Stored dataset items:
BEGIN

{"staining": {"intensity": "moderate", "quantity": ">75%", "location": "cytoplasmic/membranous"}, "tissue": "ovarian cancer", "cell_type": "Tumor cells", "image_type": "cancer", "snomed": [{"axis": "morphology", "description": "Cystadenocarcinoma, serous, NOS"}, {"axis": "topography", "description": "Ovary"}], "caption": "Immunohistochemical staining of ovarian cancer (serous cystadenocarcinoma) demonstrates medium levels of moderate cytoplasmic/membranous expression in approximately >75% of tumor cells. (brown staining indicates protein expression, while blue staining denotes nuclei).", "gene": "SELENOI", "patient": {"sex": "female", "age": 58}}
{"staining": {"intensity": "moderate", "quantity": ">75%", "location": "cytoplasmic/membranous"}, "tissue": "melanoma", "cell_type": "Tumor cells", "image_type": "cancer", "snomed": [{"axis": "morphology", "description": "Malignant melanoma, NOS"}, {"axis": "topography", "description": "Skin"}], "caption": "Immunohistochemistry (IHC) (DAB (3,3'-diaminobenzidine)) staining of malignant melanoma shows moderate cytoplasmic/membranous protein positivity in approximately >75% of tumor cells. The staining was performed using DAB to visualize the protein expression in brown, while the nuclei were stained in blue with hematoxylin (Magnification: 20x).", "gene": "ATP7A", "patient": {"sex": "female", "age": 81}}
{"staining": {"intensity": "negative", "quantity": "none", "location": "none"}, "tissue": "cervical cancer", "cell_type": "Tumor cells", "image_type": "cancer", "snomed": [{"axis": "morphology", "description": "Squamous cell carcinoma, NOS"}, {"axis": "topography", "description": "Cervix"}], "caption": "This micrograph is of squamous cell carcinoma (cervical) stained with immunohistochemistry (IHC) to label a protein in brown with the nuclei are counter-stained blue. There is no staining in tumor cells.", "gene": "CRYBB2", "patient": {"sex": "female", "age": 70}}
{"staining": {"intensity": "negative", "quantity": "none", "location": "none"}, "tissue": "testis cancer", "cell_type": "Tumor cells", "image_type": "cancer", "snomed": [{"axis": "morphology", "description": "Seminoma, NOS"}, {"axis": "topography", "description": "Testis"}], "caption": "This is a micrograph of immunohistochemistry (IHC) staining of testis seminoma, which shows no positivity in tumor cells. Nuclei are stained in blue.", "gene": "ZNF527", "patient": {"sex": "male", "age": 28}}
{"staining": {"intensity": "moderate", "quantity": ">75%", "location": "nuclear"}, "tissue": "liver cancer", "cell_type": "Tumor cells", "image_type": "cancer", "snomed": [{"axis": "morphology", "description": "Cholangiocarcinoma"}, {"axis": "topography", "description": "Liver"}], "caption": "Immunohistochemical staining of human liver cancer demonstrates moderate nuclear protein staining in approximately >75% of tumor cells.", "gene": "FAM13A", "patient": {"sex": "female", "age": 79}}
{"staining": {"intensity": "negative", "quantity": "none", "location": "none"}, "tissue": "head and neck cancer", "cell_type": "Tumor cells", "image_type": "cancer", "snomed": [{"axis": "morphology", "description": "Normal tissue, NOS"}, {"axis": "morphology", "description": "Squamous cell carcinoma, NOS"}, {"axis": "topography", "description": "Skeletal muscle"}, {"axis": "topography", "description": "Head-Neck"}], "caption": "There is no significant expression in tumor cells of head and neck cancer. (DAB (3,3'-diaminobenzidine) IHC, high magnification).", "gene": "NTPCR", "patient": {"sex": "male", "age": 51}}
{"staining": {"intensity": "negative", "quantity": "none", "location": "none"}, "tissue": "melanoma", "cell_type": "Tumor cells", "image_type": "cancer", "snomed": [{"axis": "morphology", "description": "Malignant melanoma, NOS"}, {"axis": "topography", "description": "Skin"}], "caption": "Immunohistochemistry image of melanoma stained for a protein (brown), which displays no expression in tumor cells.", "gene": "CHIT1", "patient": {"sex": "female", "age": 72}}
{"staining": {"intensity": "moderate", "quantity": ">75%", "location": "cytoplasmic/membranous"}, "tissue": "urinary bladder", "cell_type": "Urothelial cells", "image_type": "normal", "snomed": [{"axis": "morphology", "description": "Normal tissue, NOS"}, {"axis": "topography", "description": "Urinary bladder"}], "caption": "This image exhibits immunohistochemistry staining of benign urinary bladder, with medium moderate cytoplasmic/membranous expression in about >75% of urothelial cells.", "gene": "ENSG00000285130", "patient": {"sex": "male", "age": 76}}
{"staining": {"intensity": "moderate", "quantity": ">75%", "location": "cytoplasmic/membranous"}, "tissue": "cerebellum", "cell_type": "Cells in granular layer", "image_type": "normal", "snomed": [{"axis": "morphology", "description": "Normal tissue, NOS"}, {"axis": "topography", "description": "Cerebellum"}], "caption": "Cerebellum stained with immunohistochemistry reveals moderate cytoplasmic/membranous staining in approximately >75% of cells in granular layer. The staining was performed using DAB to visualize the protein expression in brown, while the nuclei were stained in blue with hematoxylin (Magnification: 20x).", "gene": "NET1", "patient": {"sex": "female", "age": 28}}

END

When the line containing "(IHC) (DAB (3,3'-diaminobenzidine))" is reached, include it and stop. Until then, output each line of the entries exactly as given, starting from the first.

OUTPUT BELOW:
{"staining": {"intensity": "moderate", "quantity": ">75%", "location": "cytoplasmic/membranous"}, "tissue": "ovarian cancer", "cell_type": "Tumor cells", "image_type": "cancer", "snomed": [{"axis": "morphology", "description": "Cystadenocarcinoma, serous, NOS"}, {"axis": "topography", "description": "Ovary"}], "caption": "Immunohistochemical staining of ovarian cancer (serous cystadenocarcinoma) demonstrates medium levels of moderate cytoplasmic/membranous expression in approximately >75% of tumor cells. (brown staining indicates protein expression, while blue staining denotes nuclei).", "gene": "SELENOI", "patient": {"sex": "female", "age": 58}}
{"staining": {"intensity": "moderate", "quantity": ">75%", "location": "cytoplasmic/membranous"}, "tissue": "melanoma", "cell_type": "Tumor cells", "image_type": "cancer", "snomed": [{"axis": "morphology", "description": "Malignant melanoma, NOS"}, {"axis": "topography", "description": "Skin"}], "caption": "Immunohistochemistry (IHC) (DAB (3,3'-diaminobenzidine)) staining of malignant melanoma shows moderate cytoplasmic/membranous protein positivity in approximately >75% of tumor cells. The staining was performed using DAB to visualize the protein expression in brown, while the nuclei were stained in blue with hematoxylin (Magnification: 20x).", "gene": "ATP7A", "patient": {"sex": "female", "age": 81}}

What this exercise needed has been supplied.